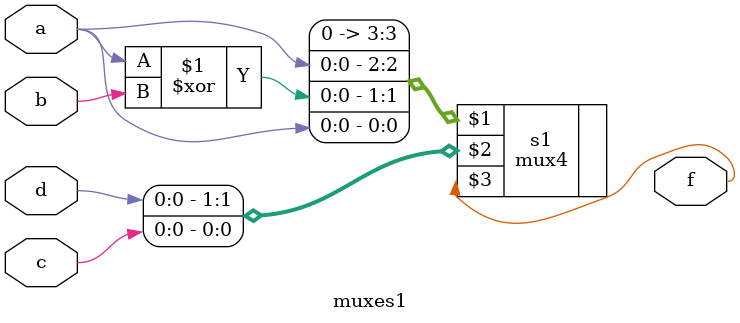
<source format=v>
module muxes1(a,b,c,d,f);
input a,b,c,d;
output f;
mux4 s1({1'b0,a,a^b,a},{d,c},f);
endmodule

</source>
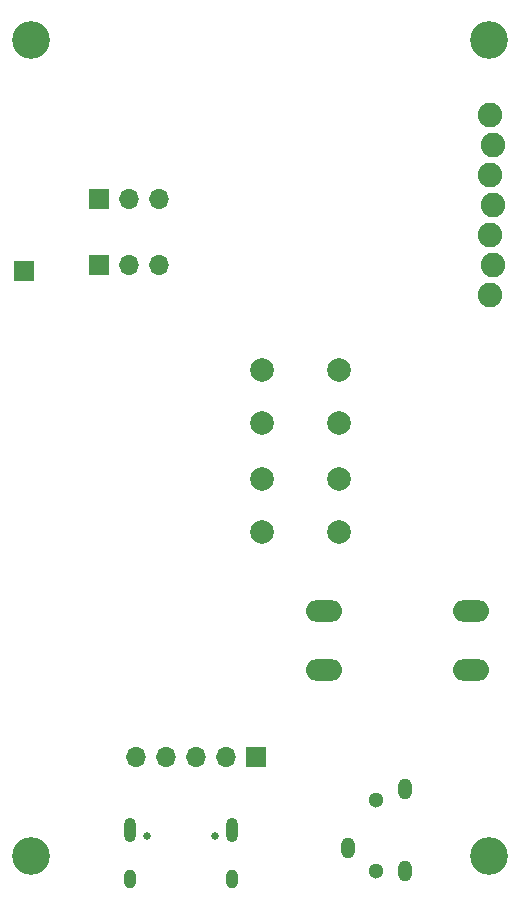
<source format=gbr>
%TF.GenerationSoftware,KiCad,Pcbnew,(7.0.0)*%
%TF.CreationDate,2023-12-01T19:40:39-08:00*%
%TF.ProjectId,OpenShock,4f70656e-5368-46f6-936b-2e6b69636164,rev?*%
%TF.SameCoordinates,Original*%
%TF.FileFunction,Soldermask,Bot*%
%TF.FilePolarity,Negative*%
%FSLAX46Y46*%
G04 Gerber Fmt 4.6, Leading zero omitted, Abs format (unit mm)*
G04 Created by KiCad (PCBNEW (7.0.0)) date 2023-12-01 19:40:39*
%MOMM*%
%LPD*%
G01*
G04 APERTURE LIST*
%ADD10C,3.200000*%
%ADD11C,1.300000*%
%ADD12O,1.200000X1.800000*%
%ADD13R,1.700000X1.700000*%
%ADD14O,1.700000X1.700000*%
%ADD15C,2.000000*%
%ADD16C,0.650000*%
%ADD17O,1.000000X2.100000*%
%ADD18O,1.000000X1.600000*%
%ADD19O,3.048000X1.850000*%
%ADD20C,2.082800*%
G04 APERTURE END LIST*
D10*
%TO.C,REF\u002A\u002A*%
X141605000Y-39370000D03*
%TD*%
D11*
%TO.C,CN1*%
X132080000Y-109728000D03*
X132080000Y-103728000D03*
D12*
X134479999Y-109727999D03*
X134479999Y-102727999D03*
X129679999Y-107727999D03*
%TD*%
D10*
%TO.C,REF\u002A\u002A*%
X102870000Y-108458000D03*
%TD*%
D13*
%TO.C,AE1*%
X102234999Y-58927999D03*
%TD*%
%TO.C,J6*%
X121919999Y-100075999D03*
D14*
X119379999Y-100075999D03*
X116839999Y-100075999D03*
X114299999Y-100075999D03*
X111759999Y-100075999D03*
%TD*%
D15*
%TO.C,SW2*%
X128905000Y-76490000D03*
X122405000Y-80990000D03*
X128905000Y-80990000D03*
X122405000Y-76490000D03*
%TD*%
D13*
%TO.C,J3*%
X108584999Y-58419999D03*
D14*
X111124999Y-58419999D03*
X113664999Y-58419999D03*
%TD*%
D15*
%TO.C,SW1*%
X128905000Y-67255000D03*
X122405000Y-71755000D03*
X128905000Y-71755000D03*
X122405000Y-67255000D03*
%TD*%
D10*
%TO.C,REF\u002A\u002A*%
X141605000Y-108458000D03*
%TD*%
D16*
%TO.C,J1*%
X112680000Y-106720000D03*
X118460000Y-106720000D03*
D17*
X111249999Y-106189999D03*
D18*
X111249999Y-110369999D03*
D17*
X119889999Y-106189999D03*
D18*
X119889999Y-110369999D03*
%TD*%
D10*
%TO.C,REF\u002A\u002A*%
X102870000Y-39370000D03*
%TD*%
D19*
%TO.C,SW3*%
X127634999Y-87709999D03*
X140134999Y-87709999D03*
X127634999Y-92709999D03*
X140134999Y-92709999D03*
%TD*%
D13*
%TO.C,J2*%
X108584999Y-52806999D03*
D14*
X111124999Y-52806999D03*
X113664999Y-52806999D03*
%TD*%
D20*
%TO.C,J4*%
X141732000Y-45720000D03*
X141986000Y-48260000D03*
X141732000Y-50800000D03*
X141986000Y-53340000D03*
X141732000Y-55880000D03*
X141986000Y-58420000D03*
X141732000Y-60960000D03*
%TD*%
M02*

</source>
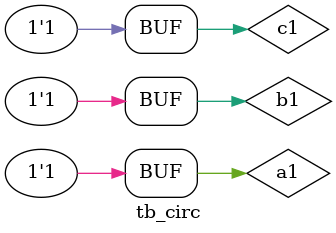
<source format=v>
`timescale 10ns/1ns

module tb_circ();
    reg a1,b1,c1;
    wire y1;

    circ c(.a(a1), .b(b1), .c(c1), .y(y1));

    initial begin
        $dumpfile("esout.vcd");
        $dumpvars;
        a1 = 0; b1 = 0; c1 = 0; #1;
        a1 = 0; b1 = 0; c1 = 1; #1;
        a1 = 0; b1 = 1; c1 = 0; #1;
        a1 = 0; b1 = 1; c1 = 1; #1;
        a1 = 1; b1 = 0; c1 = 0; #1;
        a1 = 1; b1 = 0; c1 = 1; #1;
        a1 = 1; b1 = 1; c1 = 0; #1;
        a1 = 1; b1 = 1; c1 = 1; #1;
    end

endmodule

</source>
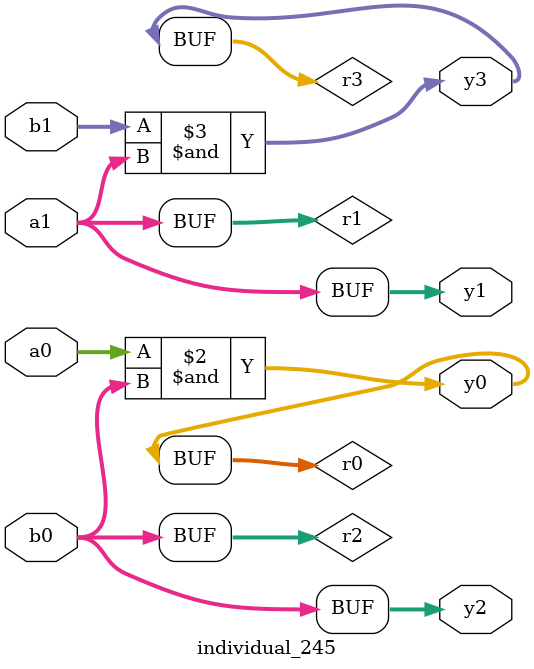
<source format=sv>
module individual_245(input logic [15:0] a1, input logic [15:0] a0, input logic [15:0] b1, input logic [15:0] b0, output logic [15:0] y3, output logic [15:0] y2, output logic [15:0] y1, output logic [15:0] y0);
logic [15:0] r0, r1, r2, r3; 
 always@(*) begin 
	 r0 = a0; r1 = a1; r2 = b0; r3 = b1; 
 	 r0  &=  b0 ;
 	 r3  &=  a1 ;
 	 y3 = r3; y2 = r2; y1 = r1; y0 = r0; 
end
endmodule
</source>
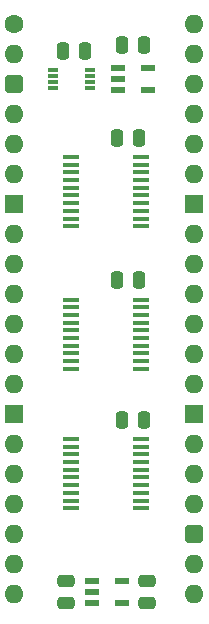
<source format=gts>
%TF.GenerationSoftware,KiCad,Pcbnew,8.0.7*%
%TF.CreationDate,2025-01-06T11:35:33+02:00*%
%TF.ProjectId,Video Address Reader,56696465-6f20-4416-9464-726573732052,rev?*%
%TF.SameCoordinates,Original*%
%TF.FileFunction,Soldermask,Top*%
%TF.FilePolarity,Negative*%
%FSLAX46Y46*%
G04 Gerber Fmt 4.6, Leading zero omitted, Abs format (unit mm)*
G04 Created by KiCad (PCBNEW 8.0.7) date 2025-01-06 11:35:33*
%MOMM*%
%LPD*%
G01*
G04 APERTURE LIST*
G04 Aperture macros list*
%AMRoundRect*
0 Rectangle with rounded corners*
0 $1 Rounding radius*
0 $2 $3 $4 $5 $6 $7 $8 $9 X,Y pos of 4 corners*
0 Add a 4 corners polygon primitive as box body*
4,1,4,$2,$3,$4,$5,$6,$7,$8,$9,$2,$3,0*
0 Add four circle primitives for the rounded corners*
1,1,$1+$1,$2,$3*
1,1,$1+$1,$4,$5*
1,1,$1+$1,$6,$7*
1,1,$1+$1,$8,$9*
0 Add four rect primitives between the rounded corners*
20,1,$1+$1,$2,$3,$4,$5,0*
20,1,$1+$1,$4,$5,$6,$7,0*
20,1,$1+$1,$6,$7,$8,$9,0*
20,1,$1+$1,$8,$9,$2,$3,0*%
G04 Aperture macros list end*
%ADD10RoundRect,0.250000X0.250000X0.475000X-0.250000X0.475000X-0.250000X-0.475000X0.250000X-0.475000X0*%
%ADD11RoundRect,0.250000X0.475000X-0.250000X0.475000X0.250000X-0.475000X0.250000X-0.475000X-0.250000X0*%
%ADD12R,1.250000X0.600000*%
%ADD13R,1.150000X0.600000*%
%ADD14R,1.475000X0.450000*%
%ADD15C,1.600000*%
%ADD16O,1.600000X1.600000*%
%ADD17RoundRect,0.400000X-0.400000X-0.400000X0.400000X-0.400000X0.400000X0.400000X-0.400000X0.400000X0*%
%ADD18R,1.600000X1.600000*%
%ADD19R,0.850000X0.300000*%
G04 APERTURE END LIST*
D10*
%TO.C,C4*%
X10586000Y-9652000D03*
X8686000Y-9652000D03*
%TD*%
D11*
%TO.C,C7*%
X11257000Y-49069000D03*
X11257000Y-47169000D03*
%TD*%
D12*
%TO.C,IC2*%
X8783000Y-3749000D03*
X8783000Y-4699000D03*
X8783000Y-5649000D03*
X11283000Y-5649000D03*
X11283000Y-3749000D03*
%TD*%
D10*
%TO.C,C3*%
X10586000Y-21717000D03*
X8686000Y-21717000D03*
%TD*%
D11*
%TO.C,C6*%
X4399000Y-49069000D03*
X4399000Y-47169000D03*
%TD*%
D13*
%TO.C,IC6*%
X6528000Y-47185000D03*
X6528000Y-48135000D03*
X6528000Y-49085000D03*
X9128000Y-49085000D03*
X9128000Y-47185000D03*
%TD*%
D14*
%TO.C,IC5*%
X4809000Y-11299000D03*
X4809000Y-11949000D03*
X4809000Y-12599000D03*
X4809000Y-13249000D03*
X4809000Y-13899000D03*
X4809000Y-14549000D03*
X4809000Y-15199000D03*
X4809000Y-15849000D03*
X4809000Y-16499000D03*
X4809000Y-17149000D03*
X10685000Y-17149000D03*
X10685000Y-16499000D03*
X10685000Y-15849000D03*
X10685000Y-15199000D03*
X10685000Y-14549000D03*
X10685000Y-13899000D03*
X10685000Y-13249000D03*
X10685000Y-12599000D03*
X10685000Y-11949000D03*
X10685000Y-11299000D03*
%TD*%
D10*
%TO.C,C2*%
X6014000Y-2286000D03*
X4114000Y-2286000D03*
%TD*%
D14*
%TO.C,IC3*%
X4809000Y-35175000D03*
X4809000Y-35825000D03*
X4809000Y-36475000D03*
X4809000Y-37125000D03*
X4809000Y-37775000D03*
X4809000Y-38425000D03*
X4809000Y-39075000D03*
X4809000Y-39725000D03*
X4809000Y-40375000D03*
X4809000Y-41025000D03*
X10685000Y-41025000D03*
X10685000Y-40375000D03*
X10685000Y-39725000D03*
X10685000Y-39075000D03*
X10685000Y-38425000D03*
X10685000Y-37775000D03*
X10685000Y-37125000D03*
X10685000Y-36475000D03*
X10685000Y-35825000D03*
X10685000Y-35175000D03*
%TD*%
D15*
%TO.C,J1*%
X0Y0D03*
D16*
X0Y-2540000D03*
D17*
X0Y-5080000D03*
D16*
X0Y-7620000D03*
X0Y-10160000D03*
X0Y-12700000D03*
D18*
X0Y-15240000D03*
D16*
X0Y-17780000D03*
X0Y-20320000D03*
X0Y-22860000D03*
X0Y-25400000D03*
X0Y-27940000D03*
X0Y-30480000D03*
D18*
X0Y-33020000D03*
D16*
X0Y-35560000D03*
X0Y-38100000D03*
X0Y-40640000D03*
X0Y-43180000D03*
X0Y-45720000D03*
X0Y-48260000D03*
X15240000Y-48260000D03*
X15240000Y-45720000D03*
D17*
X15240000Y-43180000D03*
D16*
X15240000Y-40640000D03*
X15240000Y-38100000D03*
X15240000Y-35560000D03*
D18*
X15240000Y-33020000D03*
D16*
X15240000Y-30480000D03*
X15240000Y-27940000D03*
X15240000Y-25400000D03*
X15240000Y-22860000D03*
X15240000Y-20320000D03*
X15240000Y-17780000D03*
D18*
X15240000Y-15240000D03*
D16*
X15240000Y-12700000D03*
X15240000Y-10160000D03*
X15240000Y-7620000D03*
X15240000Y-5080000D03*
X15240000Y-2540000D03*
X15240000Y0D03*
%TD*%
D14*
%TO.C,IC4*%
X4809000Y-23364000D03*
X4809000Y-24014000D03*
X4809000Y-24664000D03*
X4809000Y-25314000D03*
X4809000Y-25964000D03*
X4809000Y-26614000D03*
X4809000Y-27264000D03*
X4809000Y-27914000D03*
X4809000Y-28564000D03*
X4809000Y-29214000D03*
X10685000Y-29214000D03*
X10685000Y-28564000D03*
X10685000Y-27914000D03*
X10685000Y-27264000D03*
X10685000Y-26614000D03*
X10685000Y-25964000D03*
X10685000Y-25314000D03*
X10685000Y-24664000D03*
X10685000Y-24014000D03*
X10685000Y-23364000D03*
%TD*%
D10*
%TO.C,C1*%
X10967000Y-1778000D03*
X9067000Y-1778000D03*
%TD*%
%TO.C,C5*%
X10967000Y-33528000D03*
X9067000Y-33528000D03*
%TD*%
D19*
%TO.C,IC1*%
X3251000Y-3949000D03*
X3251000Y-4449000D03*
X3251000Y-4949000D03*
X3251000Y-5449000D03*
X6401000Y-5449000D03*
X6401000Y-4949000D03*
X6401000Y-4449000D03*
X6401000Y-3949000D03*
%TD*%
M02*

</source>
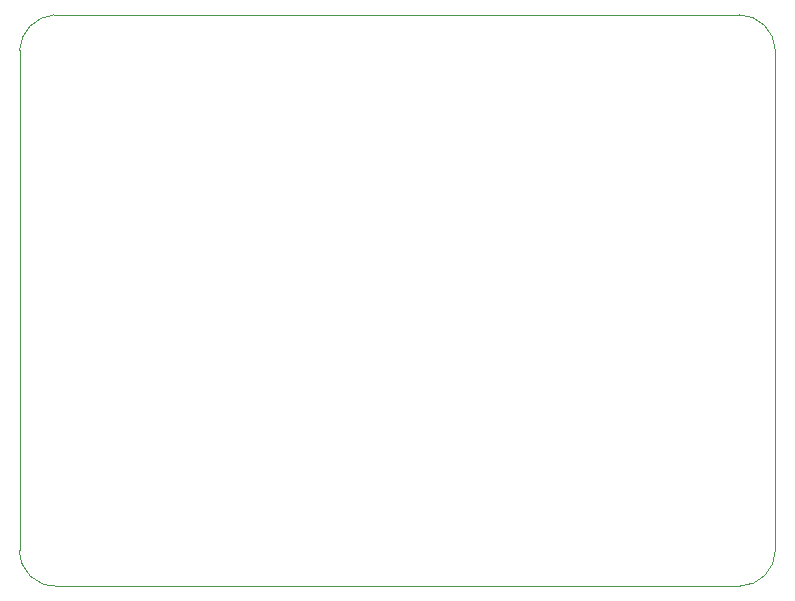
<source format=gbr>
%TF.GenerationSoftware,KiCad,Pcbnew,(6.0.6)*%
%TF.CreationDate,2022-09-04T20:55:43+05:30*%
%TF.ProjectId,rp2040-ble,72703230-3430-42d6-926c-652e6b696361,rev?*%
%TF.SameCoordinates,Original*%
%TF.FileFunction,Profile,NP*%
%FSLAX46Y46*%
G04 Gerber Fmt 4.6, Leading zero omitted, Abs format (unit mm)*
G04 Created by KiCad (PCBNEW (6.0.6)) date 2022-09-04 20:55:43*
%MOMM*%
%LPD*%
G01*
G04 APERTURE LIST*
%TA.AperFunction,Profile*%
%ADD10C,0.100000*%
%TD*%
G04 APERTURE END LIST*
D10*
X92900000Y-64990000D02*
G75*
G03*
X90000000Y-68000000I261743J-3154188D01*
G01*
X89999999Y-110330000D02*
G75*
G03*
X93120000Y-113350000I2994381J-28123D01*
G01*
X150989998Y-113349885D02*
G75*
G03*
X153990000Y-110310000I-40148J3039885D01*
G01*
X153989999Y-67990000D02*
G75*
G03*
X150910000Y-64990000I-3070036J-70837D01*
G01*
X90000000Y-68000000D02*
X90000000Y-110330000D01*
X93120000Y-113350000D02*
X150990000Y-113350000D01*
X153990000Y-67990000D02*
X153990000Y-110310000D01*
X92900000Y-64990000D02*
X150910000Y-64990000D01*
M02*

</source>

- [Request] Looking at the listing above, how many of its lines contain the string "rounded"? Give the number alone.

- [The completed task] 3